FIG. 3 is an explanatory diagram showing the relationship between frequency division ratios. 30... Accumulation data setting means, 31... Accumulation adder, 32a, 32b... Phase lock loop, 34
a, 34b... Phase comparator, 36a, 36b... Low pass filter, 38a, 38b... Voltage controlled oscillator, 4
0a, 40b...variable frequency divider.

Claims (1)

[Claims] 1. The first phase comparator, first low-pass filter, first voltage-controlled oscillator, and frequency division ratio (integer) can be controlled externally, and the frequency division ratio can be increased or decreased by 1. a first phase lock loop including a first variable frequency divider with terminals, a second phase comparator, a second low pass filter, a second voltage controlled oscillator and a frequency division ratio (an integer) externally connected to the phase lock loop; a second phase lock loop including a second variable frequency divider with terminals that can be controlled and whose frequency division ratio can be increased or decreased by 1; and a frequency division ratio of each of the first and second variable frequency dividers; an accumulating means for generating a signal for increasing or decreasing by 1, and an accumulating data setting means for setting accumulating data to be supplied to the accumulating means based on a reference frequency and a target output frequency. and connecting the output side of the second variable frequency divider to the first and second phase comparators, inputting the reference signal of the reference frequency to the second phase comparator, and performing the first phase comparison.

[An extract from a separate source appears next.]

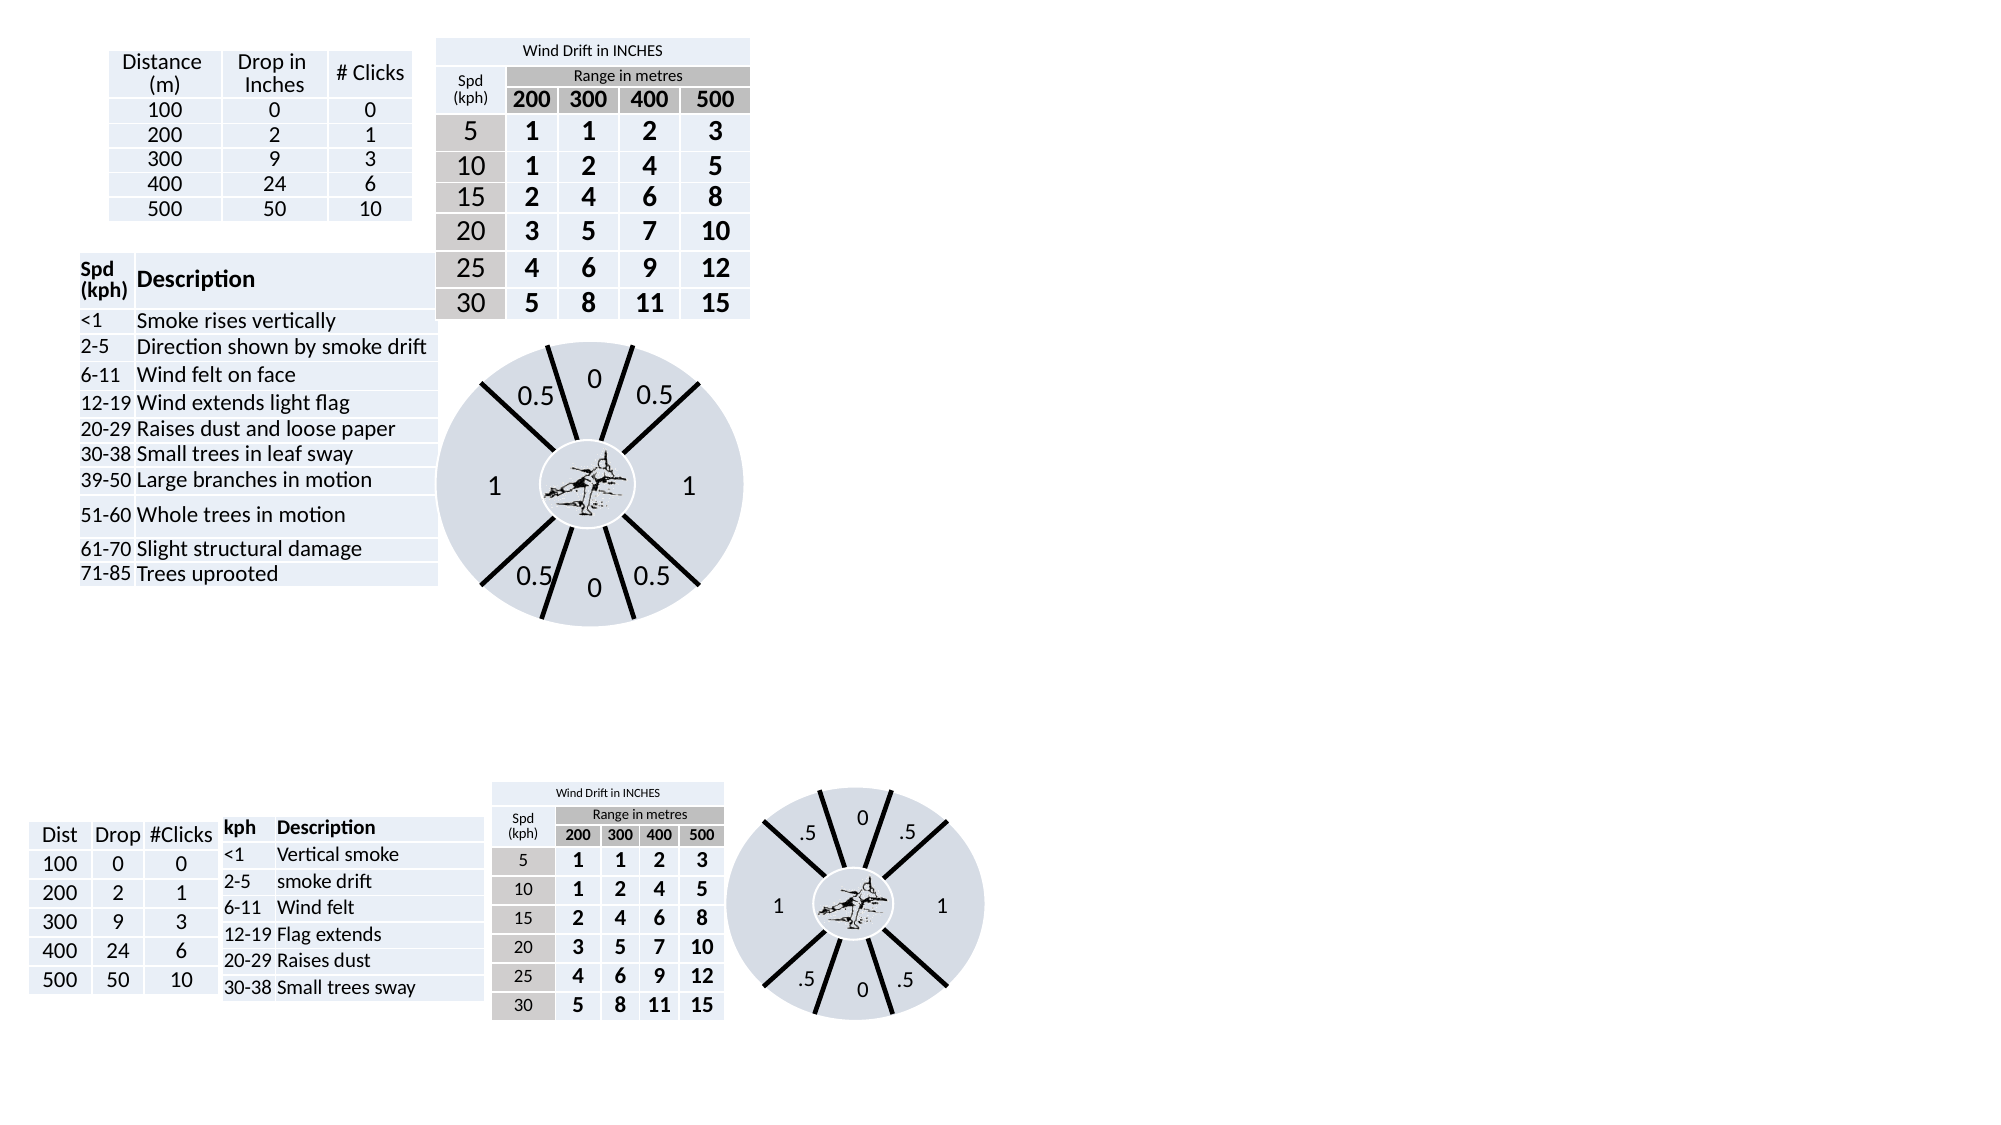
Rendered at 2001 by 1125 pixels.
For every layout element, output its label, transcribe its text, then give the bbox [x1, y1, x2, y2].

Said first
The ripple of the first phase comparator is reduced by comparing the phases of the output signal of the variable frequency divider and the output signal of the second variable frequency divider, and the ripple of the first phase comparator is reduced. 1. A frequency synthesizer configured to derive an output signal having an output frequency. 2. In the synthesizer according to claim 1, the accumulation means includes an accumulation adder, and the accumulation data setting means divides the target output frequency by the reference frequency and rounds up the decimal part. A value obtained by subtracting the quotient from an integer is used as accumulation data, a frequency division ratio in the initial state of the first and second variable frequency dividers is used as the integer, and the accumulation data is used by the accumulative adder as the reference. A frequency synthesizer configured to switch the division ratios of the first and second variable frequency dividers to the integer minus 1 when a carry occurs during addition at every count cycle based on the frequency. 3. In the synthesizer according to claim 1, the accumulation means includes an accumulation subtracter, and the accumulation data setting means uses the decimal part of the quotient obtained by dividing the target output frequency by the reference frequency for accumulation. data, the division ratio in the initial state of the first and second variable frequency dividers is the integer part of the quotient, and the accumulation subtractor subtracts the accumulation data for each count cycle based on the reference frequency. A frequency synthesizer configured to switch the frequency division ratios of the first and second variable frequency dividers to the integer part +1 when a downgrade occurs.